“Listen to Amy clamoring for unhappiness!” John Paul commented. “Don’t worry, my child; you’ll get your share. There’s enough to go round, I’ve noticed.”

Mrs. Paul laughed, but a note of reality had come into the careless talk that gave her a sense of being a third party.

“John, you are flippant,” she said; “come, let’s leave these two poor things alone; they’re dying to get rid of us. And besides, if Amy is going to confess her sins since she was one year old, it will take time.”

“That I consider a most uncalled for reference to my twenty-seven years,” Amy retorted; “and besides, I’ve two more notes to write.”
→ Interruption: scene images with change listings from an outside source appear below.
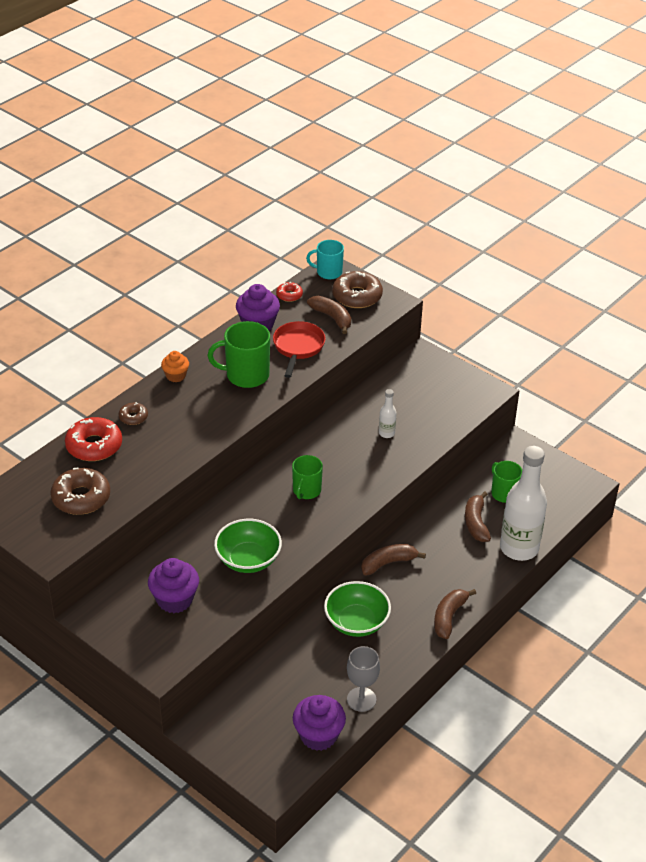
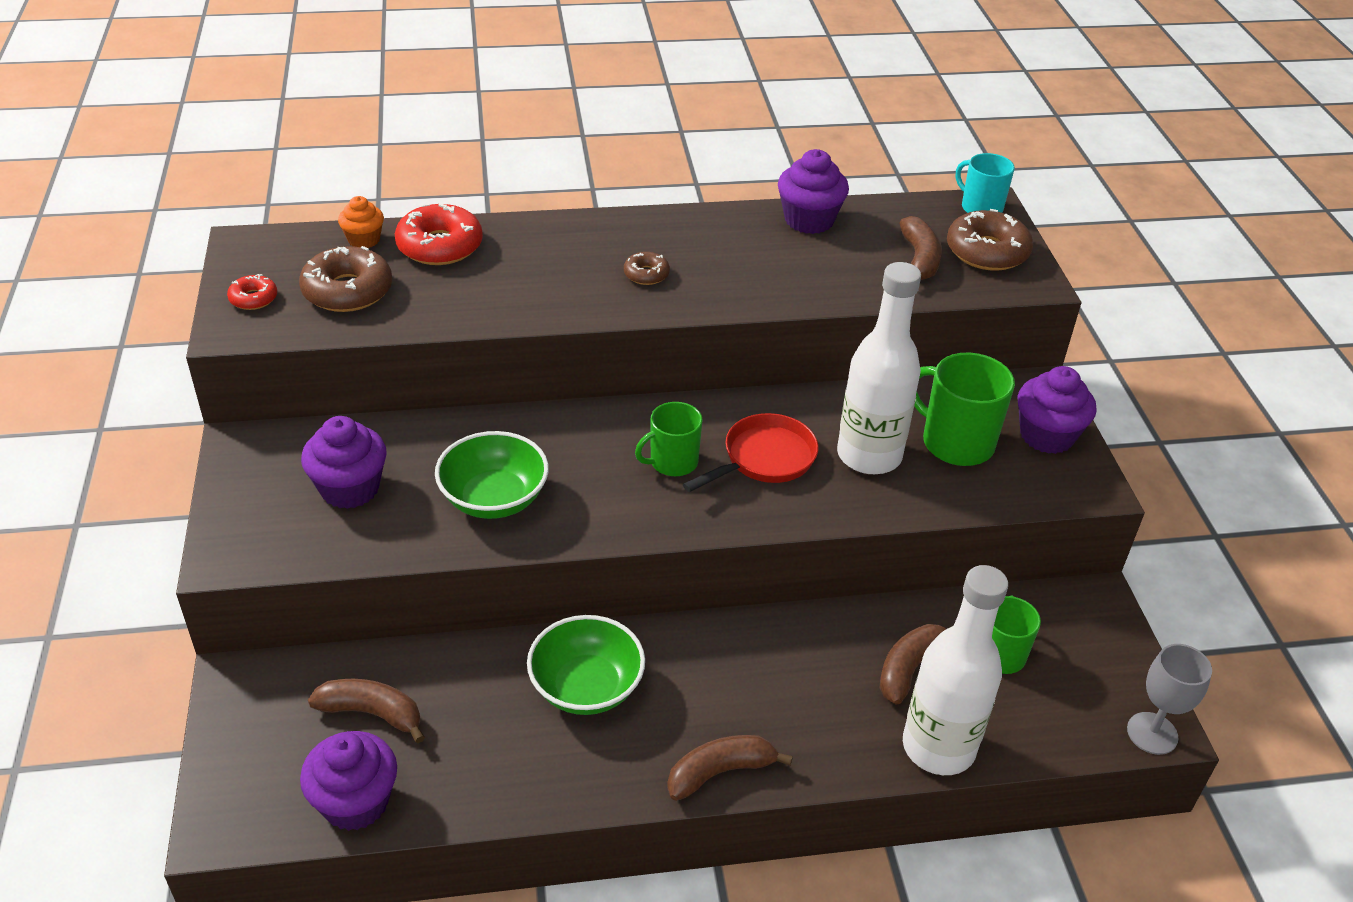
camera: 40 degrees right, 0 degrees up
brown donut [119,402,148,425] -> brown donut moved to [624,252,670,285]
orange cupcake [161,351,189,382] -> orange cupcake moved to [338,196,384,248]
green mug [208,321,270,388] -> green mug moved to [914,352,1015,466]
red pan [273,321,326,378] -> red pan moved to [683,413,818,492]
red donut [276,282,303,302] -> red donut moved to [227,274,277,310]
grey goblet [347,646,380,712] -> grey goblet moved to [1127,644,1212,755]
brown banana [361,544,426,575] -> brown banana moved to [308,679,425,743]
white bottle [379,389,396,438] -> white bottle [837,262,921,474], size x2.32
none -> purple cupcake [1017,366,1096,454]

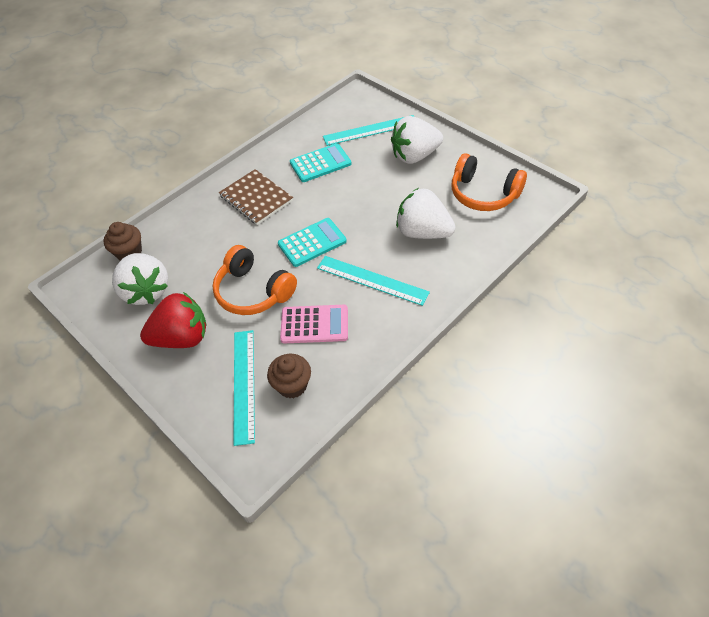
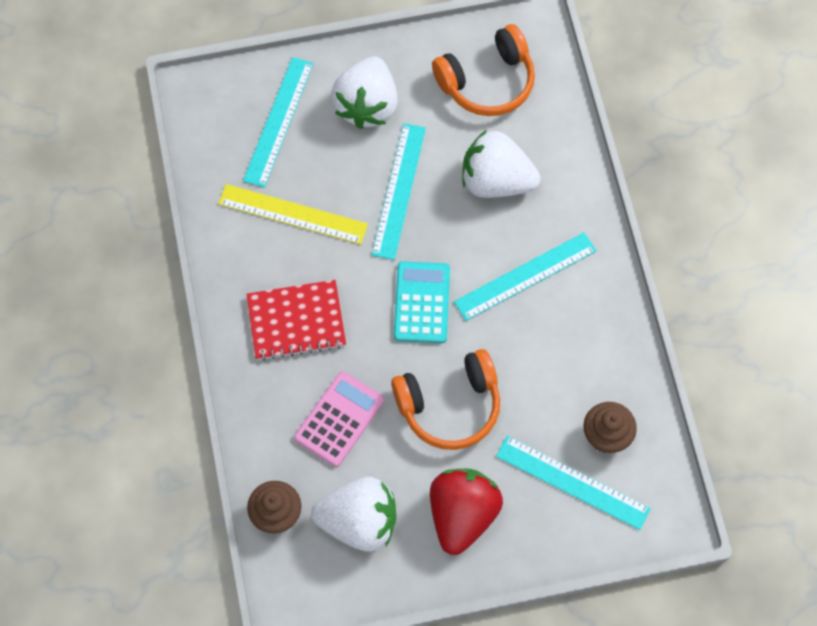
camera: 60 degrees left, 15 degrees up
brown notebook [219,169,293,225] -> red notebook [246,280,346,361]
pink calculator [280,305,348,343] -> pink calculator moved to [294,371,384,467]
turquoise calculator [290,143,352,182] -> yellow ruler [218,184,368,244]
white strawberry [396,188,456,239] -> white strawberry turned 45 degrees clockwise [462,130,541,198]
none -> turquoise ruler [372,123,426,260]

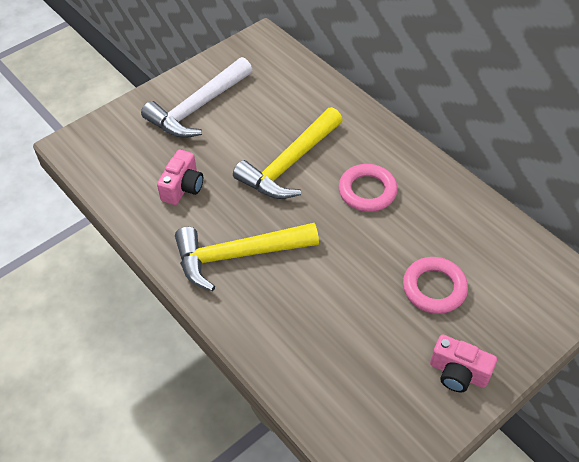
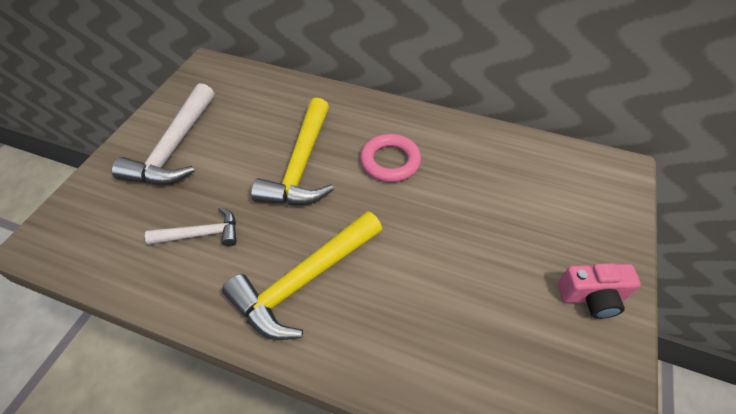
camera: 30 degrees left, 0 degrees up
pink camera [157,150,203,205] -> white hammer [145,207,237,246]
pink ring [403,257,468,314] -> none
“And I must go home,” William West said, rising in a preoccupied manner.

“Why—but I thought you were going to stay to dinner!” Mrs. Paul protested, with dismay.

“Oh, you must stay to dinner,” Amy urged.

But her lover was resolute. Nor did he, as usual, try to lure her out into the hall that he might make his adieus. He said good-night, stopped a moment to discuss with his senior warden something about the appropriation for repairs at St. James, and then, with a sober abstraction deepening in his face, went home through the delicate June dusk, which was full of the scent of the roses that grow behind the garden walls of the old-fashioned part of Mercer.